Worthy reads not from Equitable Growth:
- Get your increased industrial concentration and market power here. There is something wrong with the press corps when a merger is spun as increasing efficiency first. There may be efficiencies. Those efficiencies are not why this merger is being pursued: Read Diane Bartz and Caroline Humer, “CVS, Aetna Win U.S. Approval for $69 Billion Merger,” in which they write: “Pharmacy chain CVS Health Corp (CVS.N) won U.S. antitrust approval for its $69 billion acquisition of health insurer Aetna Inc (AET.N), the Justice Department said on Wednesday.”
- This seems to me to be too strong: There is every reason to think that the financial crisis could have been handled in a way that built a successful firewall between Wall Street distress and unemployment.
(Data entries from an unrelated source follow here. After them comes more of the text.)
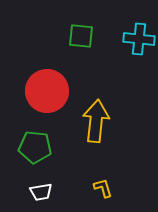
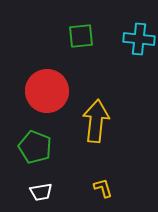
green square: rotated 12 degrees counterclockwise
green pentagon: rotated 16 degrees clockwise
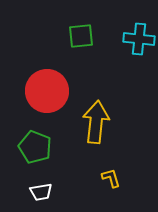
yellow arrow: moved 1 px down
yellow L-shape: moved 8 px right, 10 px up
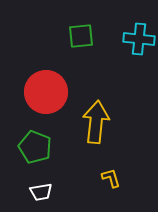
red circle: moved 1 px left, 1 px down
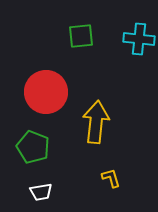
green pentagon: moved 2 px left
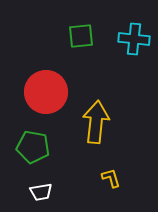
cyan cross: moved 5 px left
green pentagon: rotated 12 degrees counterclockwise
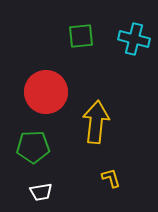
cyan cross: rotated 8 degrees clockwise
green pentagon: rotated 12 degrees counterclockwise
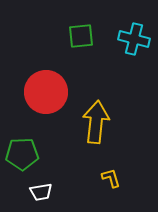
green pentagon: moved 11 px left, 7 px down
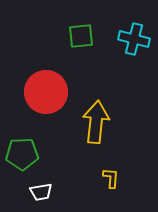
yellow L-shape: rotated 20 degrees clockwise
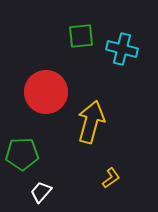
cyan cross: moved 12 px left, 10 px down
yellow arrow: moved 5 px left; rotated 9 degrees clockwise
yellow L-shape: rotated 50 degrees clockwise
white trapezoid: rotated 140 degrees clockwise
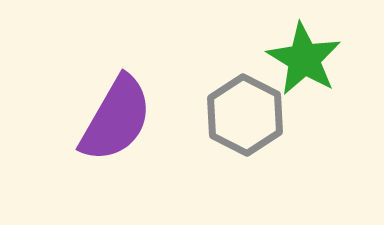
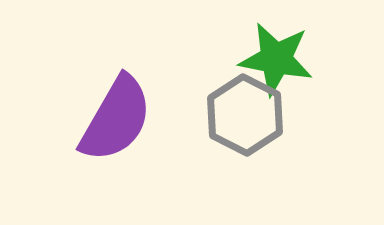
green star: moved 28 px left; rotated 20 degrees counterclockwise
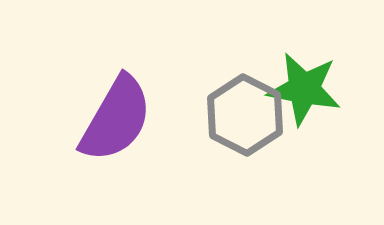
green star: moved 28 px right, 30 px down
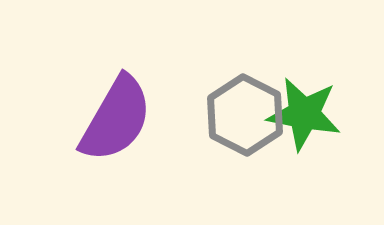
green star: moved 25 px down
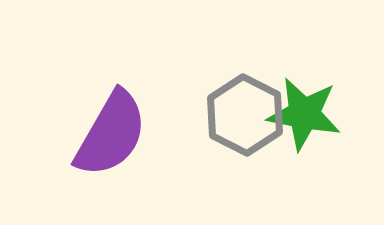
purple semicircle: moved 5 px left, 15 px down
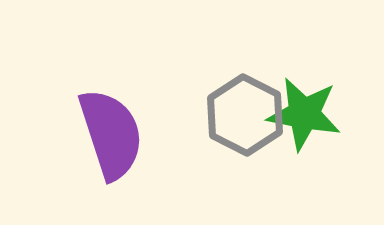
purple semicircle: rotated 48 degrees counterclockwise
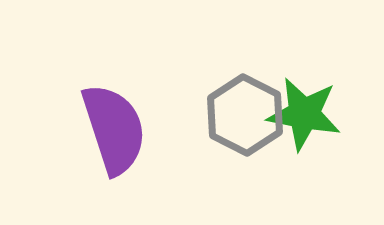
purple semicircle: moved 3 px right, 5 px up
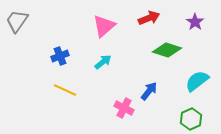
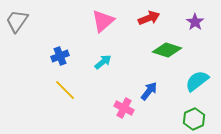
pink triangle: moved 1 px left, 5 px up
yellow line: rotated 20 degrees clockwise
green hexagon: moved 3 px right
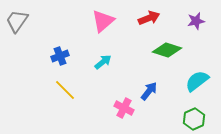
purple star: moved 1 px right, 1 px up; rotated 24 degrees clockwise
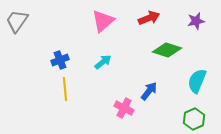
blue cross: moved 4 px down
cyan semicircle: rotated 30 degrees counterclockwise
yellow line: moved 1 px up; rotated 40 degrees clockwise
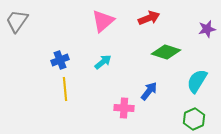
purple star: moved 11 px right, 8 px down
green diamond: moved 1 px left, 2 px down
cyan semicircle: rotated 10 degrees clockwise
pink cross: rotated 24 degrees counterclockwise
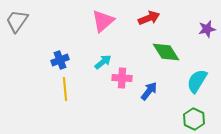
green diamond: rotated 40 degrees clockwise
pink cross: moved 2 px left, 30 px up
green hexagon: rotated 10 degrees counterclockwise
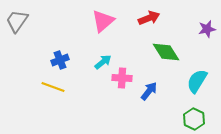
yellow line: moved 12 px left, 2 px up; rotated 65 degrees counterclockwise
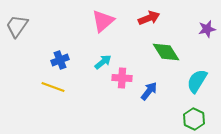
gray trapezoid: moved 5 px down
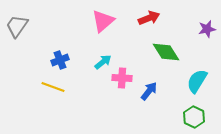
green hexagon: moved 2 px up
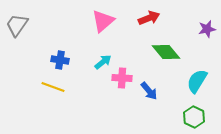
gray trapezoid: moved 1 px up
green diamond: rotated 8 degrees counterclockwise
blue cross: rotated 30 degrees clockwise
blue arrow: rotated 102 degrees clockwise
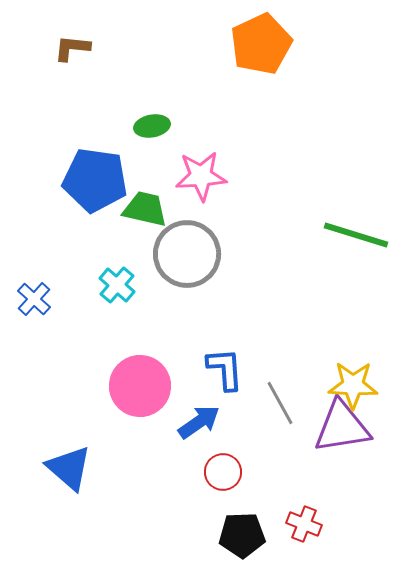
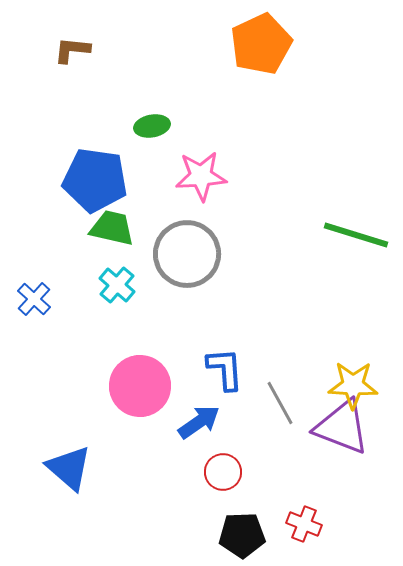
brown L-shape: moved 2 px down
green trapezoid: moved 33 px left, 19 px down
purple triangle: rotated 30 degrees clockwise
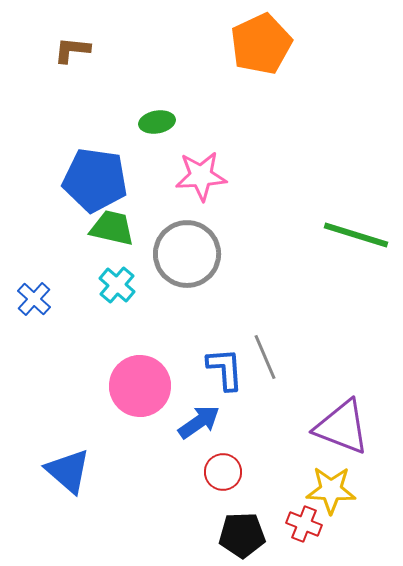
green ellipse: moved 5 px right, 4 px up
yellow star: moved 22 px left, 105 px down
gray line: moved 15 px left, 46 px up; rotated 6 degrees clockwise
blue triangle: moved 1 px left, 3 px down
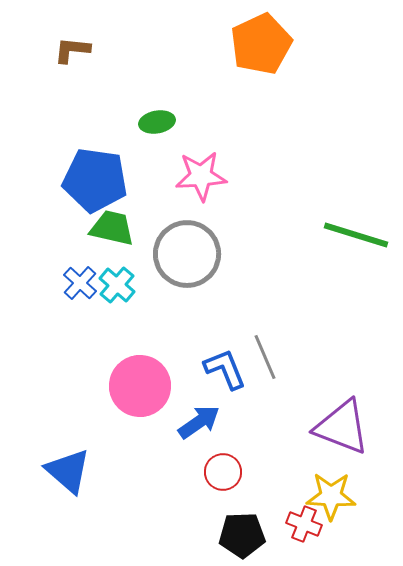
blue cross: moved 46 px right, 16 px up
blue L-shape: rotated 18 degrees counterclockwise
yellow star: moved 6 px down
Read the (firewall accessible only) Financial Times’ Martin Wolf, “How To Avoid the Next Financial Crisis,” who writes: “proximate explanations for the huge shortfalls in output were collapses in investment … This weak investment must also help explain low rates of innovation, which is particularly visible in directly-hit countries. New technology is often embodied in new equipment.”
- This gets the essence of the Trump administration right. Read Jeffrey Frankel, “The New and Not Improved NAFTA,” in which he writes: “U.S. President Donald Trump has called the United States-Mexico-Canada Agreement, which succeeds NAFTA, ‘the single greatest agreement ever signed’. In reality, it is not as good as the Trans-Pacific Partnership, from which Trump withdrew the U.S. While this outcome is better than an end to free trade in North America, the USMCA is no improvement over the status quo. Of course, this is Trump’s modus operandi: threaten to do something catastrophic, so people are relieved when things get only a little bit worse.”
- Hal R. Varian in “Causal Inference in Economics and Marketing” writes: “This is an elementary introduction to causal inference in economics written for readers familiar with machine learning methods. The critical step in any causal analysis is estimating the counterfactual—a prediction of what would have happened in the absence of the treatment.”